Collected data

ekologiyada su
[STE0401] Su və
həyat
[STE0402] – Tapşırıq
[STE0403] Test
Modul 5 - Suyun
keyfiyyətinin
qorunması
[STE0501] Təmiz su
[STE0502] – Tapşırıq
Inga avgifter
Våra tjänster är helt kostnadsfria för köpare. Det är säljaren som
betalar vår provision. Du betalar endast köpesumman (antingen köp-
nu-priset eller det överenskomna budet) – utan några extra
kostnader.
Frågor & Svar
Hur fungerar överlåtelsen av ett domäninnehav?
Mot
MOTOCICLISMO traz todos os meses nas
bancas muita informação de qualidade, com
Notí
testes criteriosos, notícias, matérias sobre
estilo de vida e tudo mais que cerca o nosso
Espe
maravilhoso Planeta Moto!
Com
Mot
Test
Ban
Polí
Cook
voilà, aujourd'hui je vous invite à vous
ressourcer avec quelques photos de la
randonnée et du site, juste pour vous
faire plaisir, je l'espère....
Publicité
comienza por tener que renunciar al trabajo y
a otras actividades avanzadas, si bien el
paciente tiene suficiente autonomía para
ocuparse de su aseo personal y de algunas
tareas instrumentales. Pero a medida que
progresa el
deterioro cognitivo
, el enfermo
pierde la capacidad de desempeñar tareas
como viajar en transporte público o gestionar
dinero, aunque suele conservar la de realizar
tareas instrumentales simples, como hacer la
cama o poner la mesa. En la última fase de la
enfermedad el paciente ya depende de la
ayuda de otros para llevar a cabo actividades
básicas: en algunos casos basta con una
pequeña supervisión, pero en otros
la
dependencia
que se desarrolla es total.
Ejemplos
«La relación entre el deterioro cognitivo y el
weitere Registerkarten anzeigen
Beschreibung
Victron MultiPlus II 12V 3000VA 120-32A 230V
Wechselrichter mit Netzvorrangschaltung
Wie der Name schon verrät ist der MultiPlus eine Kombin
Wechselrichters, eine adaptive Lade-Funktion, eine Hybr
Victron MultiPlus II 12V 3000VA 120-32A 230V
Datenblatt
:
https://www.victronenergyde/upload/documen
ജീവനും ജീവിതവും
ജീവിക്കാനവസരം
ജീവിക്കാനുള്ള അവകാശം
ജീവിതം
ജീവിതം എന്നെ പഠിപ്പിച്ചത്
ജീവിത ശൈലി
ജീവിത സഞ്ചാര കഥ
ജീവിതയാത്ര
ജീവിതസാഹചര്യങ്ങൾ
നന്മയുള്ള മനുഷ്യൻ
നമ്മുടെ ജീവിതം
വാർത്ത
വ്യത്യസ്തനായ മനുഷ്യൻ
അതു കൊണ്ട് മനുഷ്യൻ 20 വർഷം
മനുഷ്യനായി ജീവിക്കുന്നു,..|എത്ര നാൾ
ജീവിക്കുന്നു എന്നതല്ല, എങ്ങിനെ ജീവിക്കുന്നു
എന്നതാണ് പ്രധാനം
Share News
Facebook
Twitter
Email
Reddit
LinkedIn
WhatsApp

TASK TO COMPLETE - The full set of entries, copied exactly, is the expected answer.

EXPECTED OUTPUT -
ekologiyada su
[STE0401] Su və
həyat
[STE0402] – Tapşırıq
[STE0403] Test
Modul 5 - Suyun
keyfiyyətinin
qorunması
[STE0501] Təmiz su
[STE0502] – Tapşırıq
Inga avgifter
Våra tjänster är helt kostnadsfria för köpare. Det är säljaren som
betalar vår provision. Du betalar endast köpesumman (antingen köp-
nu-priset eller det överenskomna budet) – utan några extra
kostnader.
Frågor & Svar
Hur fungerar överlåtelsen av ett domäninnehav?
Mot
MOTOCICLISMO traz todos os meses nas
bancas muita informação de qualidade, com
Notí
testes criteriosos, notícias, matérias sobre
estilo de vida e tudo mais que cerca o nosso
Espe
maravilhoso Planeta Moto!
Com
Mot
Test
Ban
Polí
Cook
voilà, aujourd'hui je vous invite à vous
ressourcer avec quelques photos de la
randonnée et du site, juste pour vous
faire plaisir, je l'espère....
Publicité
comienza por tener que renunciar al trabajo y
a otras actividades avanzadas, si bien el
paciente tiene suficiente autonomía para
ocuparse de su aseo personal y de algunas
tareas instrumentales. Pero a medida que
progresa el
deterioro cognitivo
, el enfermo
pierde la capacidad de desempeñar tareas
como viajar en transporte público o gestionar
dinero, aunque suele conservar la de realizar
tareas instrumentales simples, como hacer la
cama o poner la mesa. En la última fase de la
enfermedad el paciente ya depende de la
ayuda de otros para llevar a cabo actividades
básicas: en algunos casos basta con una
pequeña supervisión, pero en otros
la
dependencia
que se desarrolla es total.
Ejemplos
«La relación entre el deterioro cognitivo y el
weitere Registerkarten anzeigen
Beschreibung
Victron MultiPlus II 12V 3000VA 120-32A 230V
Wechselrichter mit Netzvorrangschaltung
Wie der Name schon verrät ist der MultiPlus eine Kombin
Wechselrichters, eine adaptive Lade-Funktion, eine Hybr
Victron MultiPlus II 12V 3000VA 120-32A 230V
Datenblatt
:
https://www.victronenergyde/upload/documen
ജീവനും ജീവിതവും
ജീവിക്കാനവസരം
ജീവിക്കാനുള്ള അവകാശം
ജീവിതം
ജീവിതം എന്നെ പഠിപ്പിച്ചത്
ജീവിത ശൈലി
ജീവിത സഞ്ചാര കഥ
ജീവിതയാത്ര
ജീവിതസാഹചര്യങ്ങൾ
നന്മയുള്ള മനുഷ്യൻ
നമ്മുടെ ജീവിതം
വാർത്ത
വ്യത്യസ്തനായ മനുഷ്യൻ
അതു കൊണ്ട് മനുഷ്യൻ 20 വർഷം
മനുഷ്യനായി ജീവിക്കുന്നു,..|എത്ര നാൾ
ജീവിക്കുന്നു എന്നതല്ല, എങ്ങിനെ ജീവിക്കുന്നു
എന്നതാണ് പ്രധാനം
Share News
Facebook
Twitter
Email
Reddit
LinkedIn
WhatsApp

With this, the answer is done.